Katja[a]
Experte: Hirntumor-Operation unter örtlicher Betäubung vorteilhaft
Hamm (dpa) Sonntag 25. August 2002
Operationen an Hirntumoren bei nur örtlicher Betäubung könnten nach Expertenmeinung in Deutschland eine Renaissance erleben. Der Neurochirurg und Privatdozent Heinrich Ebel von der St. Barbara-Klinik Hamm erläuterte in einem dpa-Gespräch den Vorteil dieser Art des Operierens:
Der Patient könne während des Eingriffs angesprochen werden und antworten.
«Wenn ein Tumor im Hirngewebe beispielsweise die Sprachfunktionen des Patienten beeinträchtigt, können die Mediziner durch den Kontakt mit dem Patienten noch während des Eingriffs ausloten, wie weit sie operieren müssen», sagte Ebel. Diese Kontrollmöglichkeit gebe es bei einer Vollnarkose nicht. Nur während relativ kurzer Perioden der Operation werde der Patient in eine Vollnarkose versetzt, etwa beim aufbohren oder -sägen des Schädels. «Es wäre für die Patienten ein zu großer Stressfaktor, das mitzuerleben», sagte der Neurochirurg.
Vergleichbare Eingriffe seien bereits in den 30er Jahren in Kanada bei Epilepsie-Patienten durchgeführt worden. Die Methode sei aber «eingeschlafen», weil die Mediziner Tumore in sensiblen Bereichen wie dem Sprachzentrum als nicht zu operieren angesehen hätten. Erst seit den 80er Jahren sei das Verfahren in den USA wieder angewendet worden, als neue Diagnosemethoden zur Verfügung gestanden hätten. In Deutschland gebe es die Eingriffe unter örtlicher Betäubung erst seit Anfang der 90er Jahre wieder. Zur Zeit sei die Zahl der Kliniken, die sie durchführten, überschaubar.
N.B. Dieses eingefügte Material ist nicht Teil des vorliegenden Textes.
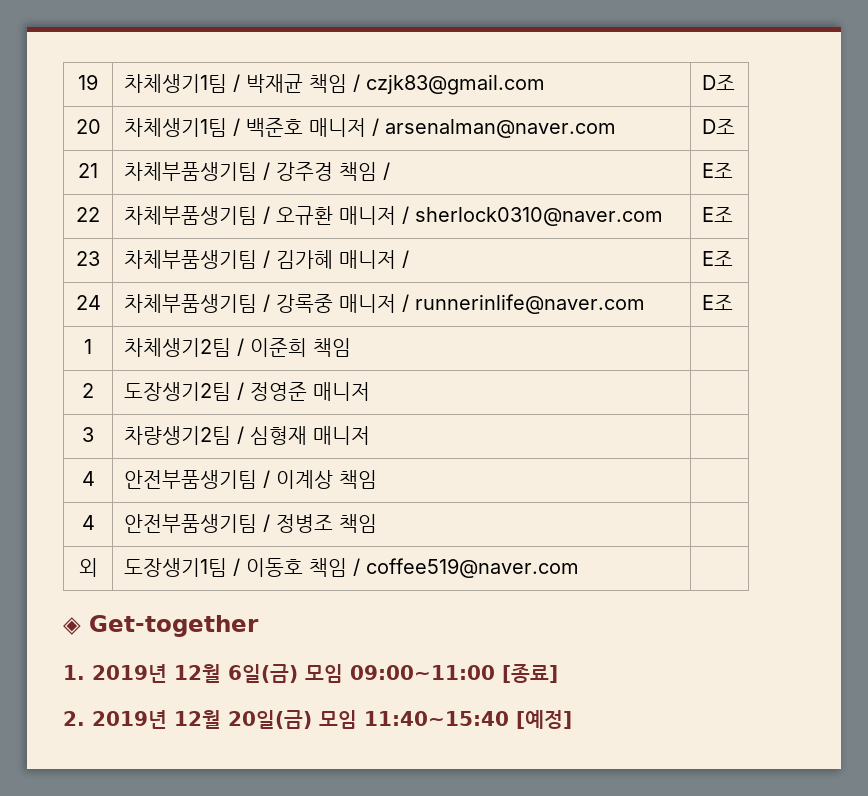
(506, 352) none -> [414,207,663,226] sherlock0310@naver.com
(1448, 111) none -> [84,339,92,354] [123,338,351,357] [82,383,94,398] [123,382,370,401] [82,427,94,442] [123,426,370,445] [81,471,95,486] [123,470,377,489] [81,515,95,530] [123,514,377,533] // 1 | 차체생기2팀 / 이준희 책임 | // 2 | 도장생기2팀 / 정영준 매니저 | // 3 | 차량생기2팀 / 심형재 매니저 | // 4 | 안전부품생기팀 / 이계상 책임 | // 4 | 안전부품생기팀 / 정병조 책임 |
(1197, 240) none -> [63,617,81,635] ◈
«Wir können heute eine vom Tumor verursachte Sprachstörung besser orten», sagte Ebel. Beim Sprechen würden bestimmte Bereiche im Sprachzentrum des Gehirns stärker durchblutet als sonst. So ließen sich mögliche Beeinträchtigungen genauer feststellen. Man brauche während der Operation aber einen Neuropsychologen, der darauf ausgebildet sei, die Sprachfunktionen zu überwachen.